Short exercise: Collect every line of the records below that contains the string "patterned". Case counts, so match uppercase and lowercase letters exactly.

(Data records)
§
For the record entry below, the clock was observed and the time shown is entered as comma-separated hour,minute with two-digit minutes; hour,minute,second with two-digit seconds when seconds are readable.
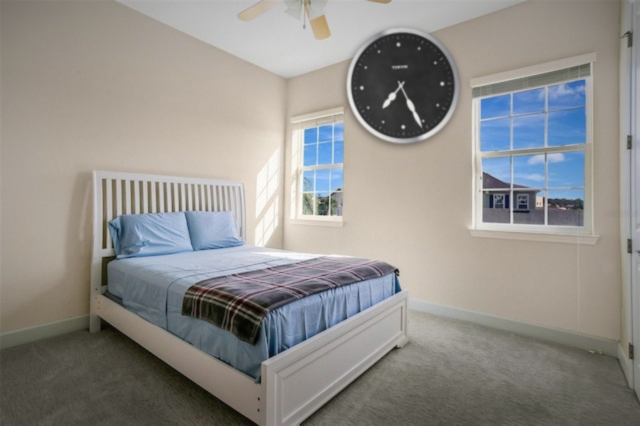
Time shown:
7,26
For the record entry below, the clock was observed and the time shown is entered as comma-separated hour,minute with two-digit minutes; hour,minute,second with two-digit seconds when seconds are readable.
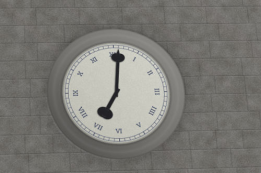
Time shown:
7,01
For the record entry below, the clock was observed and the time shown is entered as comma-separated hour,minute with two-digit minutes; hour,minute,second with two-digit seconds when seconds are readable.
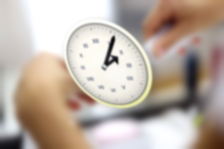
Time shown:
2,06
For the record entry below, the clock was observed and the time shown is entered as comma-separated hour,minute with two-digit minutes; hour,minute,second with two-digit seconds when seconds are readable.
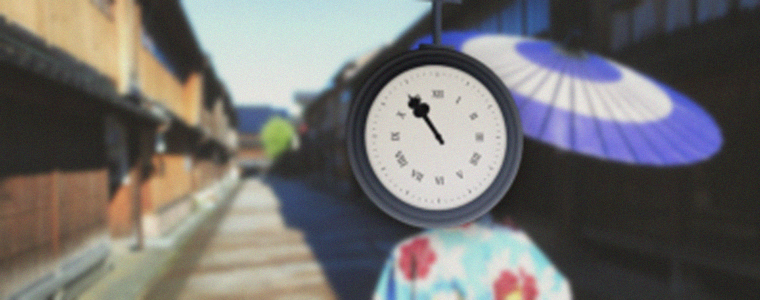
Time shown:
10,54
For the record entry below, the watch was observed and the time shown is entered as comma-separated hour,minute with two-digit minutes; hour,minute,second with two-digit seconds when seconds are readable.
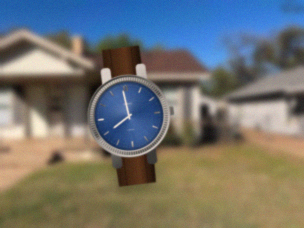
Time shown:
7,59
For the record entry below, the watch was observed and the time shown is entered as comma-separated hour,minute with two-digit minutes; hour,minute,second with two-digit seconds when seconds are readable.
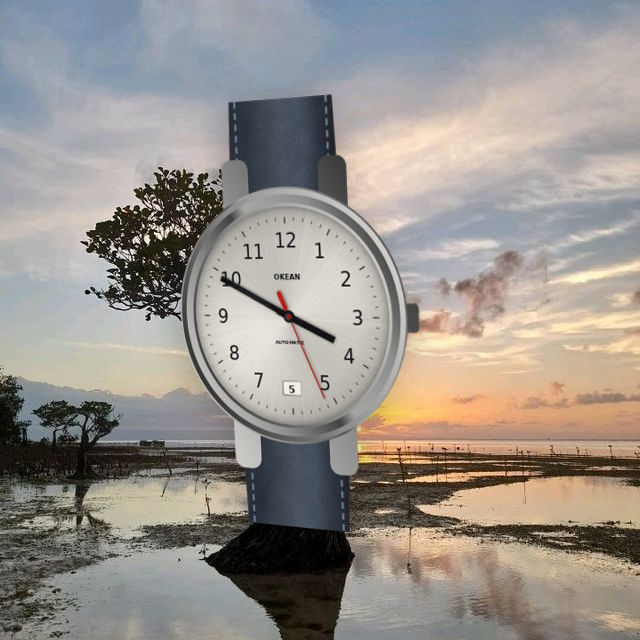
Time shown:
3,49,26
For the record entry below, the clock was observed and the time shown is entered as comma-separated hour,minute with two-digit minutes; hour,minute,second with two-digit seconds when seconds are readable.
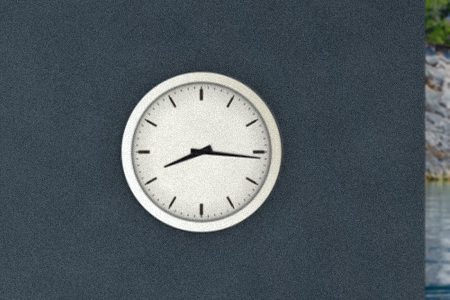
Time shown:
8,16
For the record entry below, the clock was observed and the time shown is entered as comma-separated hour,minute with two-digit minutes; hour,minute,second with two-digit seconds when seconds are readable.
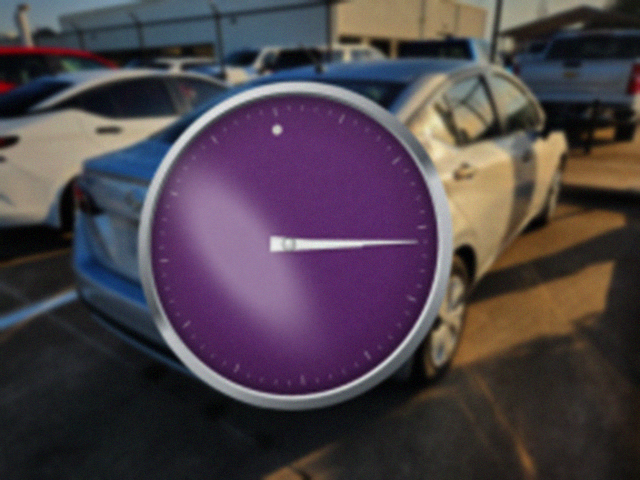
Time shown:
3,16
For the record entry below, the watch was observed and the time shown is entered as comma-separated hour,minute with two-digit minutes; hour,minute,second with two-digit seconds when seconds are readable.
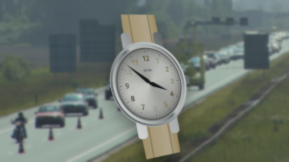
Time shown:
3,52
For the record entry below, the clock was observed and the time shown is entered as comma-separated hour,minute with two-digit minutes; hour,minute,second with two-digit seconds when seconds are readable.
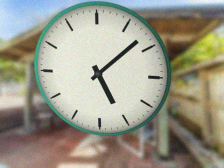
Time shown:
5,08
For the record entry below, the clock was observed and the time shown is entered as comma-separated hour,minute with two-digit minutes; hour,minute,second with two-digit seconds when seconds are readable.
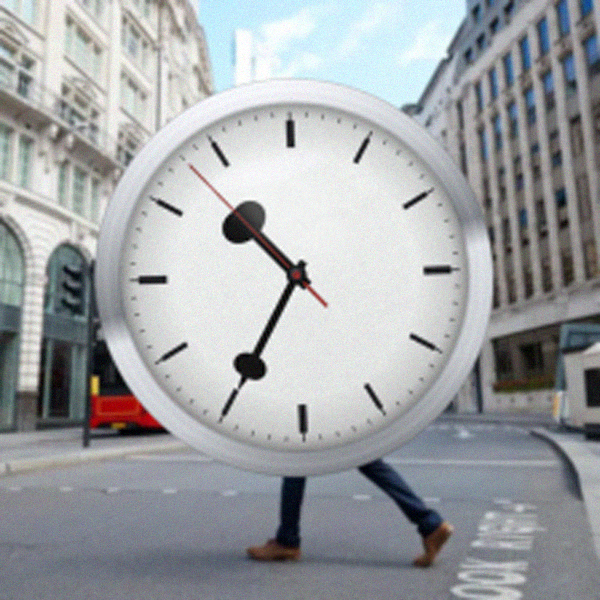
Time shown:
10,34,53
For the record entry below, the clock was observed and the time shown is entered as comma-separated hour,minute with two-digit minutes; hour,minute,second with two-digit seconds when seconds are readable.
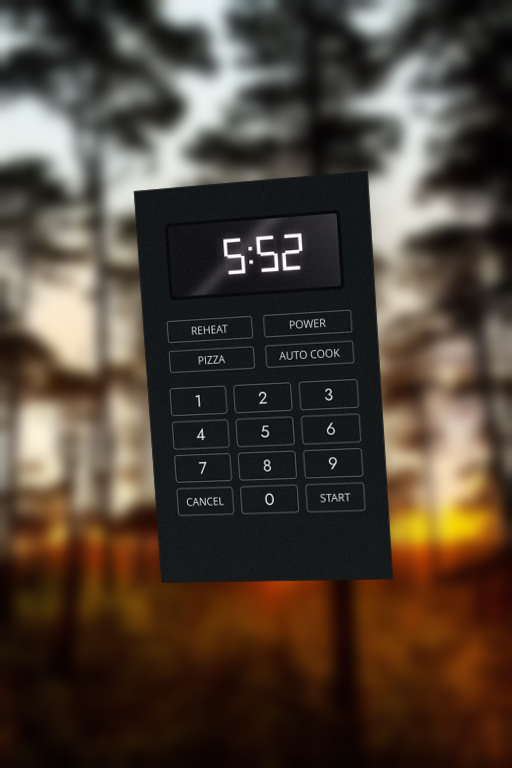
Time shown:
5,52
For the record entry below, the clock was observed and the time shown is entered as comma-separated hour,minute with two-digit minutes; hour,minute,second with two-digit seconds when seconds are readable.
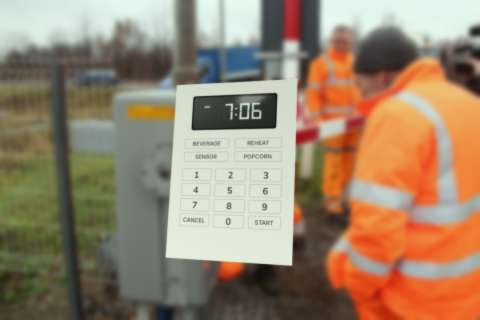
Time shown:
7,06
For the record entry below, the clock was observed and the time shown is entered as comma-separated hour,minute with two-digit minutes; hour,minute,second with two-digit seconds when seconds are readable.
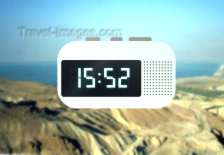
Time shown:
15,52
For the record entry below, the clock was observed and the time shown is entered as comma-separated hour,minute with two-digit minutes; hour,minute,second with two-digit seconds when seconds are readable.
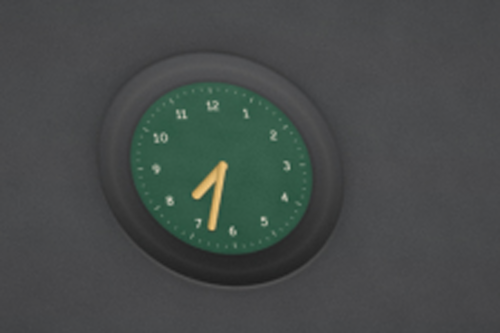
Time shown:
7,33
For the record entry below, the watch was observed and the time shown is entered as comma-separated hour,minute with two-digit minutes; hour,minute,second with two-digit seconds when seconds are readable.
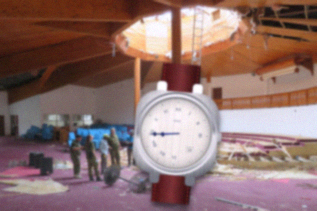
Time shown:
8,44
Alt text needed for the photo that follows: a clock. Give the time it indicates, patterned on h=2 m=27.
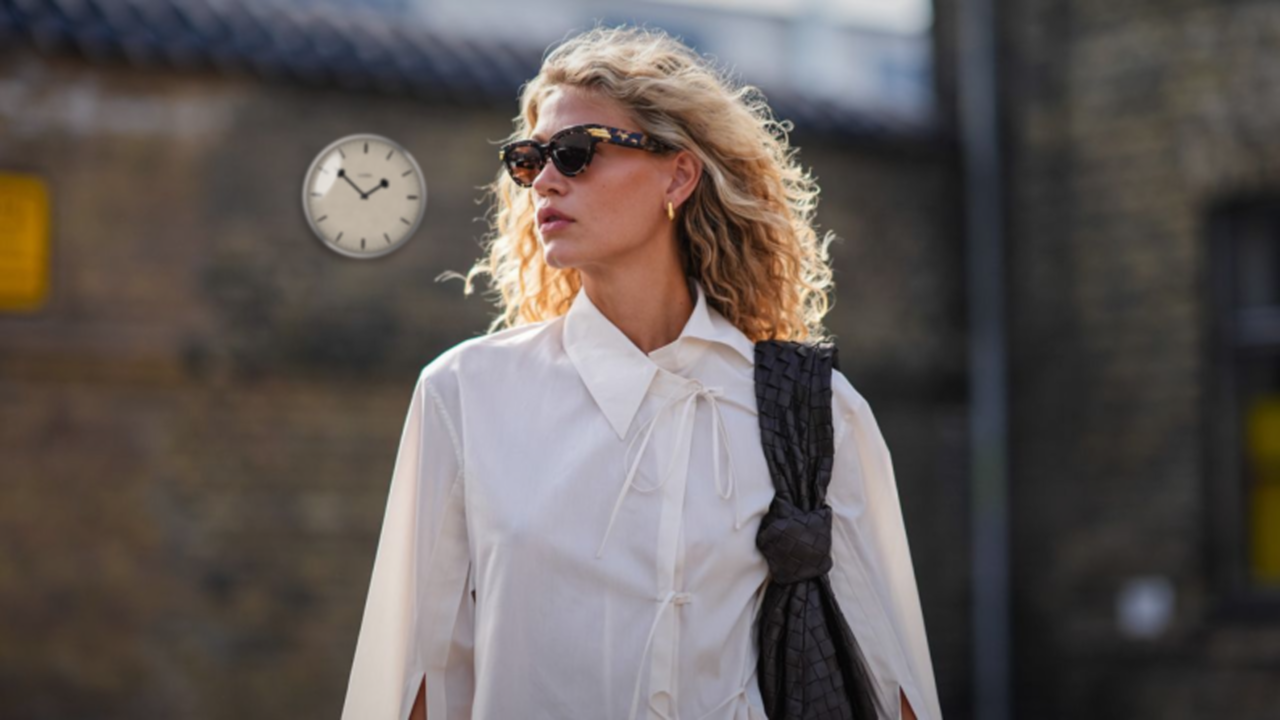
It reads h=1 m=52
§
Exercise output:
Alt text needed for the photo that follows: a clock. Give the time it indicates, patterned on h=2 m=27.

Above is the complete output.